The response time is an important issue in supporting interactive visualization. To reduce the response time, we made two additional mirror sites in US/Canada and Europe regions using the Amazon Web Services (http://us.hipathdb.kobic.re.kr and http://eu.hipathdb.kobic.re.kr). The amount of data transfer was minimized as well.
Even though the current visualization applet is one of the most powerful programs, the MONGKIE program has several other modules useful for pathway analysis. This includes the network clustering, expression overlay, etc. For users inclined to utilize features in the MONGKIE, hiPathDB support exporting pathway diagrams in the GraphML format.
hiPathDB is an integrated database for human pathways with a state-of-the-art visualization. Our data modeling maintains the molecular details of signaling processes. The unified superpathway achieved by entity level integration facilitates network analysis and navigation. With these unique features, hiPathDB should be a valuable addition for communities interested in analyzing pathways. There are many aspects to improve, and we plan to add other pathway and interaction databases in the near future. The website and visualization software will be improved to enhance user convenience based on community feedbacks.
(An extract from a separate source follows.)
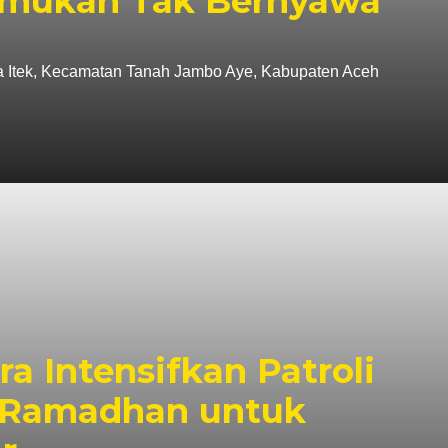
emukan Tak Bernyawa
tek, Kecamatan Tanah Jambo Aye, Kabupaten Aceh
ra Intensifkan Patroli
n Ramadhan untuk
KRIBB Research Initiative Program; National Research Foundation of Korea (NRF) grants funded by the Korea government (MEST) (No. 2011-0002321, No. 2011-0019745, No. R15-2006-020); GIST Systems Biology Infrastructure Establishment Grant (2011) through Ewha Research Center for Systems Biology (ERCSB). Funding for open access charge: KRIBB Research Initiative Program.
Conflict of interest statement. None declared.
The authors gratefully acknowledge the dedicated effort of curation teams that are creating and sharing biological pathway information. They also appreciate Ms Sun Young Ji and Mr Ji Han Kim for helping the website construction.